Like last year, we had extra kids on hand for the carving on the theory that the more, the merrier. The theory works. Truly. Though there is a secondary theory that says the more kids with pumpkins, the more pumpkin gut cleanup will have to be done. (It’s a small price to pay for so much fun.)
This year, the pumpkin carving very quickly got serious. Last year was full of friends with jokes and laughter and vomiting pumpkins, which led to grossed-out groans and yet more laughter.

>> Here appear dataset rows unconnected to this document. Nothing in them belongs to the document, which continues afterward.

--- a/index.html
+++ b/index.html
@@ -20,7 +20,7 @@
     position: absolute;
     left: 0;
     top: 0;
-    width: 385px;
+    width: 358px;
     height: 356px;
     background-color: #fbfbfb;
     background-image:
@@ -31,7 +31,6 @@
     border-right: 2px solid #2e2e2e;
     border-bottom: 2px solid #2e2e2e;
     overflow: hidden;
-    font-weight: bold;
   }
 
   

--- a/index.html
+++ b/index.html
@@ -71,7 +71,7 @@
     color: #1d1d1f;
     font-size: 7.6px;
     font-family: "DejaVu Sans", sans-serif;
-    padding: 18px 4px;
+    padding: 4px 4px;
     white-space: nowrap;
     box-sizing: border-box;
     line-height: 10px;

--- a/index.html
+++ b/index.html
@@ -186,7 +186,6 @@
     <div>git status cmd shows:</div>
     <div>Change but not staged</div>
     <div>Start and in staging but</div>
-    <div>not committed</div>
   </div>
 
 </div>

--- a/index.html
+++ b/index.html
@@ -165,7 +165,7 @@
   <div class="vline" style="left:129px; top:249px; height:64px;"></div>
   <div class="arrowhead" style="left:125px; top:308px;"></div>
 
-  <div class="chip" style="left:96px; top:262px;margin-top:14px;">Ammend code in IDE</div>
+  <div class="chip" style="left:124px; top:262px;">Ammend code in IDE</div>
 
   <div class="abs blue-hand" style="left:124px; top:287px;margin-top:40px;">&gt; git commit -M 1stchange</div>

This year, there were friends with jokes, laughter galore, and vomiting pumpkins — what’s Halloween without a child giggling over pumpkin guts spewing out of a carved out pumpkin mouth, after all? — but there was also great seriousness. Really, really great seriousness. The sort of seriousness that makes a Mama tiptoe quietly past the table where the carvers are hard at work.

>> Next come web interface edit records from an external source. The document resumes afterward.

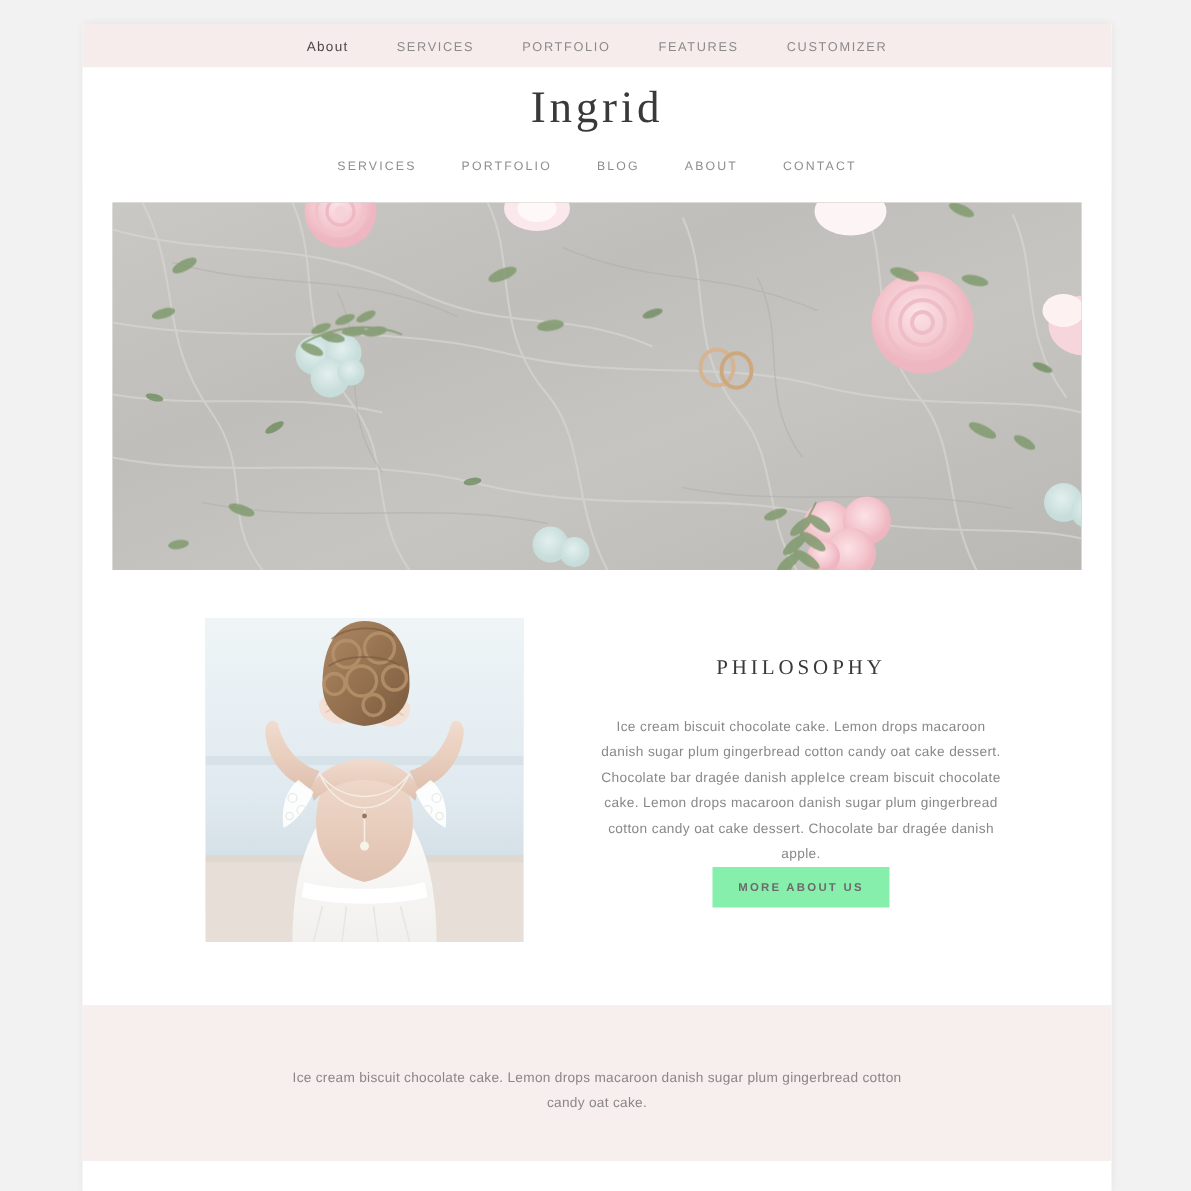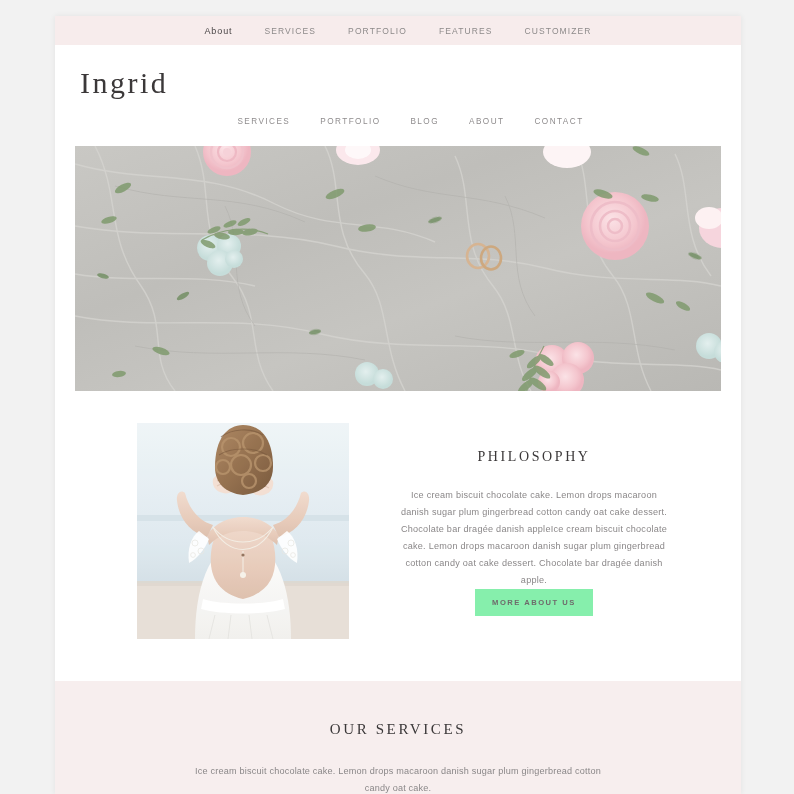--- a/index.html
+++ b/index.html
@@ -33,7 +33,7 @@
   .topbar a.active{color:#4a4647;text-transform:none;letter-spacing:.9px;font-size:9px;}
 
   
-  .header{background:#fff;padding-top:23px;padding-bottom:10px;text-align:left;margin-left:25px;}
+  .header{background:#fff;padding-top:12px;padding-bottom:10px;text-align:center;}
   .logo{
     font-family:"Liberation Serif", serif;
     font-size:30px;color:#3b3839;letter-spacing:2.5px;font-weight:400;

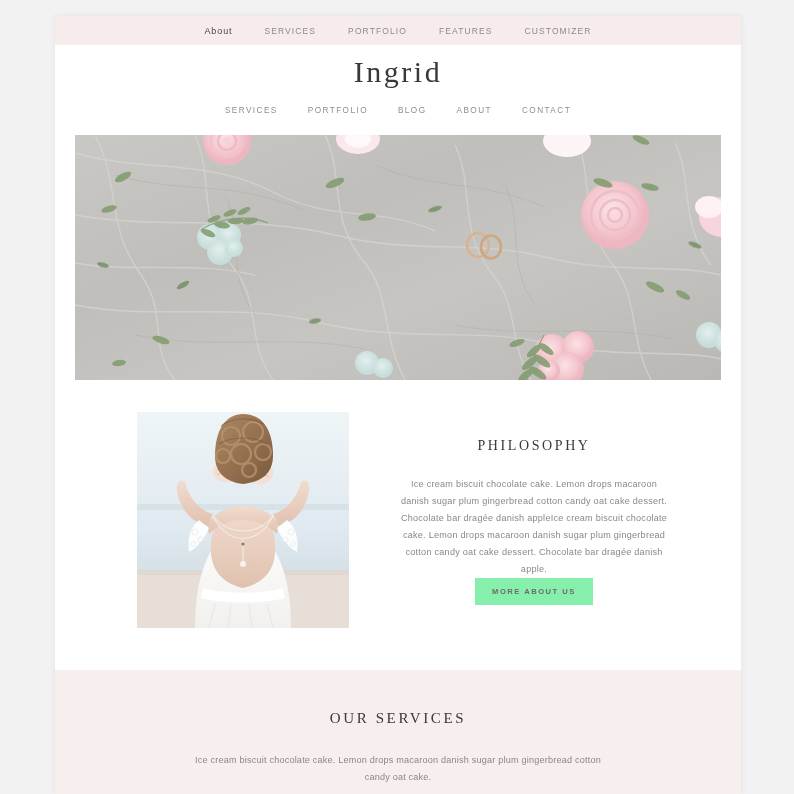--- a/index.html
+++ b/index.html
@@ -412,7 +412,6 @@
     </div>
 
     <div class="services">
-      <div class="svc-title">OUR SERVICES</div>
       <div class="svc-body">Ice cream biscuit chocolate cake. Lemon drops macaroon danish sugar plum gingerbread cotton candy oat cake.</div>
     </div>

Such seriousness demanded a suitably serious home for the finished pumpkins, and so we went to work setting out potion bottles and skulls and crows and all sorts of other witchy odds and ends on the front porch.

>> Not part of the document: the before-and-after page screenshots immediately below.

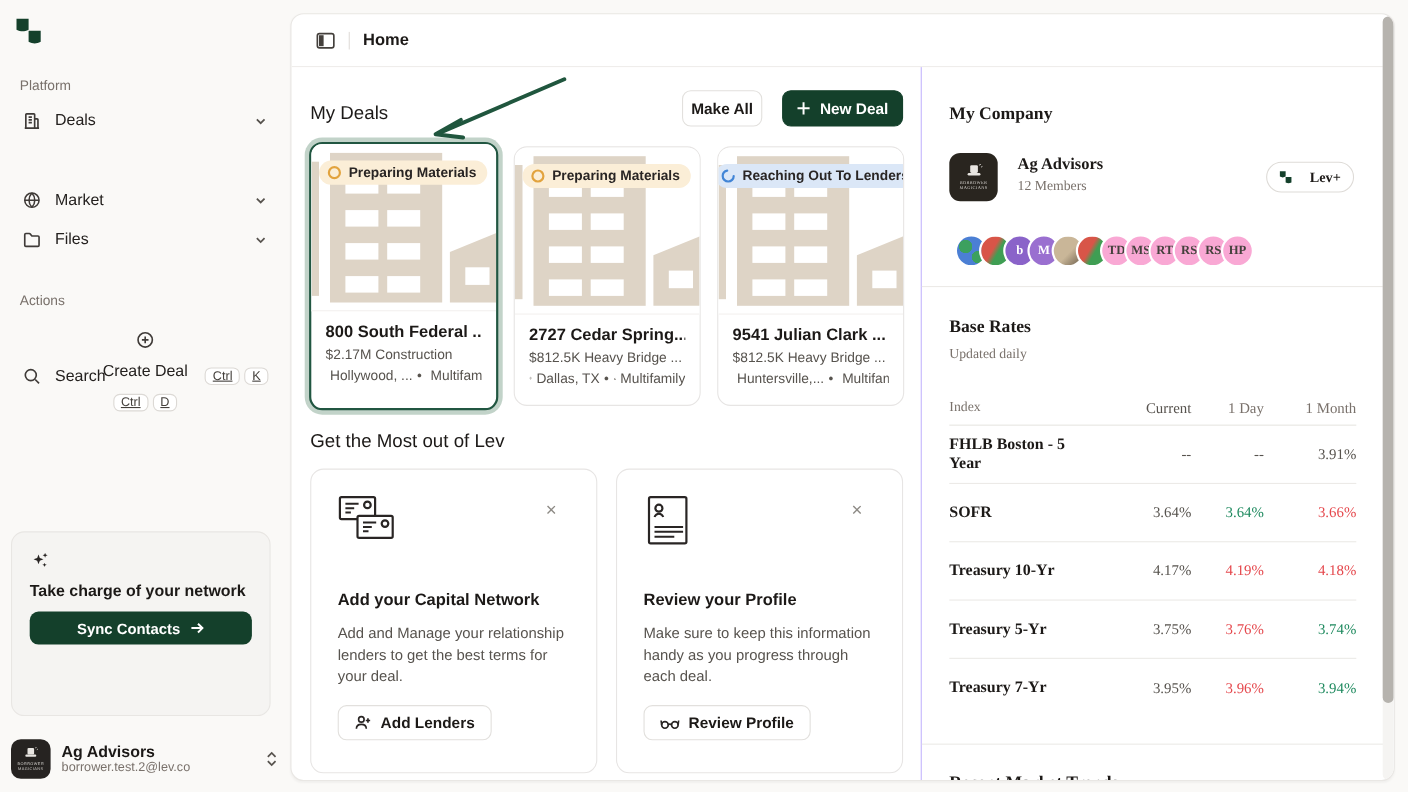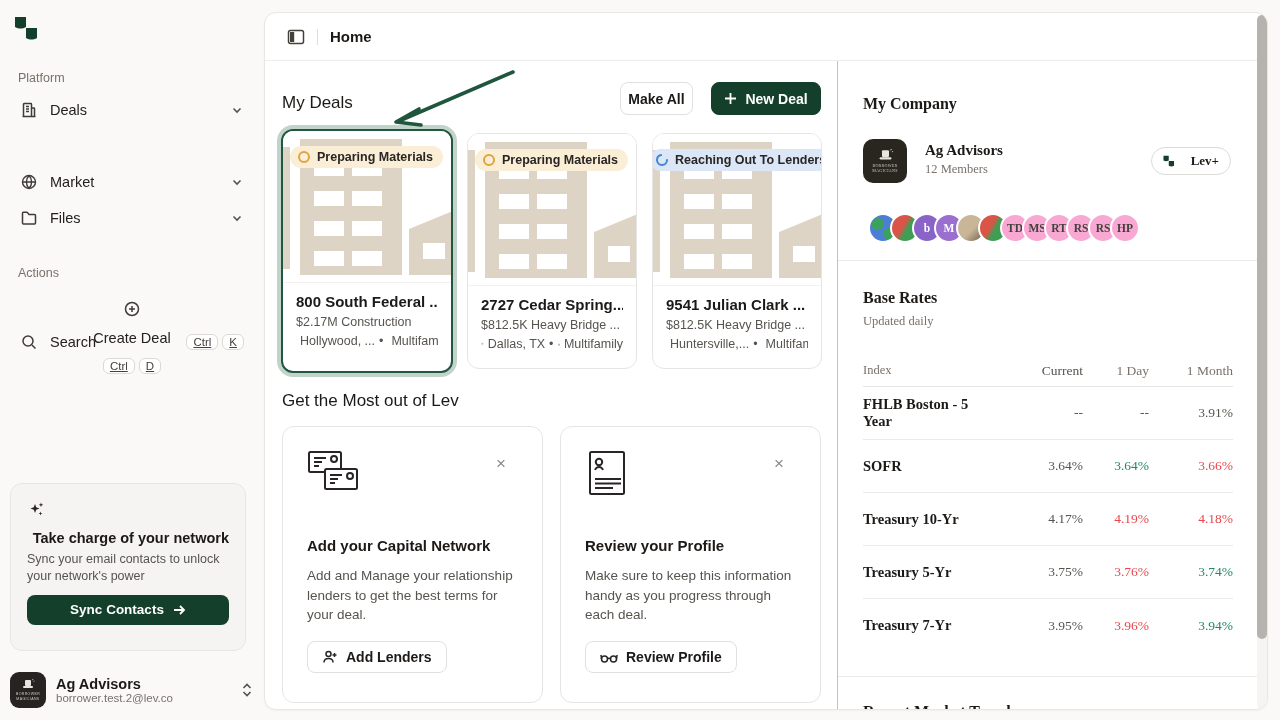--- a/index.html
+++ b/index.html
@@ -18,7 +18,7 @@
   .chev { color:#57534e; }
 
   #promo-card { left:10px; top:483px; width:236px; height:168px; background:#f5f4f2; border:1px solid #e8e6e3; border-radius:12px; padding:16px; }
-  #promo-card h3 { font-size:14.5px; font-weight:700; margin-top:10px;text-align:right; }
+  #promo-card h3 { font-size:14.5px; font-weight:700; margin-top:10px; }
   #promo-card p { font-size:12.5px; color:#57534e; line-height:1.35; margin-top:5px; }
   #sync-btn { margin-top:10px; width:100%; height:30px; background:#14402b; color:#fff; border:none; border-radius:8px; font-size:13.5px; font-weight:600; display:flex; align-items:center; justify-content:center; gap:8px; cursor:pointer; font-family:inherit; }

B’s pumpkin was on the porch itself, taking pride of place beside an assortment of gourds, candles, skulls, and even a miniature tombstone.
K’s pumpkin was much scarier than B’s, so it got moved off the porch and onto a pedestal of its very own, with more candles and more skulls and our rain-gauge-turned-mad-scientist’s-candlelabra for good measure.
The rest of the front lawn was transformed, too:
By day, it was a little creepy. But by night… by night, with the candles lit, the porch light out, a strobe light flickering, and the smoke machine spewing both sound effects and a thick, white fog… by night is was positively scary.
The pumpkins, so carefully and patiently carved into jack-o-lanterny goodness, were absolutely marvelous:
And that purple jar that you can see in front of B’s pumpkin? That was one of three glowing ‘potions’ that we made, and they attracted the most attention of everything we put out.
Start with a clean, empty jar (this one is a plastic mayonnaise jar), break open a glow-stick from the dollar store and dump the contents in, then close it tight and give it a strong shake to break the glass vial that holds the second fluid that activates the glow.
WARNING: Be careful – this does involve glass, and if you get the thicker glow sticks, it takes an adult to cut through them safely.
We used the thick, squat glow sticks rather than the thin necklace-style ones, and they glowed for about 12 hours. The purple was the brightest, the greeny yellow was the most toxic-looking, but the red… Oh the red! It looked like radioactive blood in a jar, and it was lots of fun to play with. This is definitely something we want to do again next year!